MARCO ANGELINI | DIANA LAZZARO - Opening 23 gennaio 2019 ore 19.00 | Borghini Arte Contemporanea | Roma  
MARCO ANGELINI | DIANA LAZZARO Brane Light
Opening 23 gennaio 2019 ore 19.00 | Borghini Arte Contemporanea | Roma Dal 23 gennaio al 23 febbraio 2019
Mercoledì 23 gennaio la galleria Borghini Arte Contemporanea inaugura la doppia personale Brane Light di Marco Angelini e Diana Lazzaro.
Nel mondo contemporaneo la lettura della realtà non riesce più a prescindere da quello che la scienza ci racconta ogni giorno attraverso le leggi che regolano l'uomo ed il suo mondo. Come una grande trama la scienza entra ed esce cambiando la visione che la disciplina interpreta.
Nell'indagine di scienza ed arte si muovono nuove realtà che, partendo dalla materia e dall’onda, sprofondano nell’indecifrabile mistero del principio di indeterminazione di Heisenberg.
Brane come “membrana” sottintende nuove concezioni dell'origine dell'universo da cui scaturisce energia e luce. L'artista raccoglie il futuro e lo rimodella per l'uomo, gettando il ponte tra il razionale e l'emozione.
La materia. Marco Angelini costruisce la sua attività artistica a partire dalla ricerca scientifica e dal mondo della fisica, indagine che lo ha portato ad esporre alla Biennale di Venezia nel 2011 e più recentemente presso il Museo Carlo Bilotti di Roma. Nonostante ciò l’artista osserva il mondo in modo diverso da quello dello scienziato: “È un artista, perciò rappresenta i problemi scelti in modo individuale, originale, a tratti sorprendente.
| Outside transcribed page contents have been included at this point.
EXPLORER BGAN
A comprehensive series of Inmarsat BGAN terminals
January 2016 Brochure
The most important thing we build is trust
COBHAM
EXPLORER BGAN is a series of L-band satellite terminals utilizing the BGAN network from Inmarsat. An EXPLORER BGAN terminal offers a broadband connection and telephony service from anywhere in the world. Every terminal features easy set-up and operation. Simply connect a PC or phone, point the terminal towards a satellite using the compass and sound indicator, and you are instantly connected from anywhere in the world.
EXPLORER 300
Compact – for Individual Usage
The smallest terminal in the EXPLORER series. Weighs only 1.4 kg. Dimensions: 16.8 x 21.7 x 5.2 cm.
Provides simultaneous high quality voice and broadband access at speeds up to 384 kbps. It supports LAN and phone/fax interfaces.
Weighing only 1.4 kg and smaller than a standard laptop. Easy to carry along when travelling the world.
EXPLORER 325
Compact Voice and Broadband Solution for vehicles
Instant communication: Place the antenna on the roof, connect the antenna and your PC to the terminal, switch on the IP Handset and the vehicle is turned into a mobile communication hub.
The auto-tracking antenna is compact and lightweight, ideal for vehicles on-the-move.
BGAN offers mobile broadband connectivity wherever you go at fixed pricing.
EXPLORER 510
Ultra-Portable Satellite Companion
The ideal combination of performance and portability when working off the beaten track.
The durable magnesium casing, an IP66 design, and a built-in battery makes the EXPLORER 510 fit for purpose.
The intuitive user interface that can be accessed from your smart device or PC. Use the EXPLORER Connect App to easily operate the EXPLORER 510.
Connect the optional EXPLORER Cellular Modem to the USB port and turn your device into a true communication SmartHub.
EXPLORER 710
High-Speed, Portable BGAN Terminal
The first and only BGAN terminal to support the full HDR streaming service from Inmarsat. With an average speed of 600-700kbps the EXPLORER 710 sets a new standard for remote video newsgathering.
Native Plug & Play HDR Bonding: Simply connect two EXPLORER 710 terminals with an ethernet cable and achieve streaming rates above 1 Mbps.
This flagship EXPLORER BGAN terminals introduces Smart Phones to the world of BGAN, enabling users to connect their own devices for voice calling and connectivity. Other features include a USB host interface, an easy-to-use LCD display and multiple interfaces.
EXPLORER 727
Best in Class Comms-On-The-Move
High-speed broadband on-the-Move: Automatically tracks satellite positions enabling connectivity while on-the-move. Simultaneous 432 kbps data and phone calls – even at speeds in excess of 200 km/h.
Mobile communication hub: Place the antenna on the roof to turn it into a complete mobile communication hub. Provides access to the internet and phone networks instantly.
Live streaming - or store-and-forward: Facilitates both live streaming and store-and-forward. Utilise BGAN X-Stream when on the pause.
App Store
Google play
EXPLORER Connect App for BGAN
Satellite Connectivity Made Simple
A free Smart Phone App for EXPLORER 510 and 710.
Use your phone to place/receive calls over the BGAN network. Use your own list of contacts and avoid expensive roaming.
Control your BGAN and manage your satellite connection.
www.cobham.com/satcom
Il problema è proprio questo perché, come diceva Platone, a un certo punto l’intelletto umano nelle sue speculazioni scientifiche si trova di fronte un muro e, allora, bisogna ricorrere alla poesia, all’arte, alla metafisica.” (da Digerire il mondo, Małgorzata Czyńska).
Marco Angelini, nella sua operazione artistica, supera il tangibile portando i materiali e gli strumenti scientifici su un piano astratto, svuotandoli della loro funzione: “Non più ‘strumenti’, quindi, ma puri oggetti, ‘materia prima’. E certamente ben s’intuisce come Angelini non voglia in alcun modo andare ‘al di là’ di questa materia, quanto piuttosto permanere, ‘giocare’e penetrare in essa, riappropriandosene fino al midollo per parlare ‘attraverso” di essa” (Emanuele Ciccarelli). Così come lo scontro di energie possono creare mondi infiniti nello spazio-tempo, così come le particelle della materia mutano se sollecitate da forze esterne, allo stesso modo l’artista muta gli oggetti in qualcosa di diverso. L’ordine logico e rigoroso della scienza viene sovvertito creando un “ordine altro”, dove il nostro essere certi del reale vacilla, perché scompare quel contesto familiare e confortevole dove un oggetto specifico corrisponde alla sua solita funzione. E allora, l’unica cosa che rimane da fare è affidarsi alle percezioni per ristabilire una nuova connessione con questi oggetti che, così, ritornano ad essere semplicemente materia.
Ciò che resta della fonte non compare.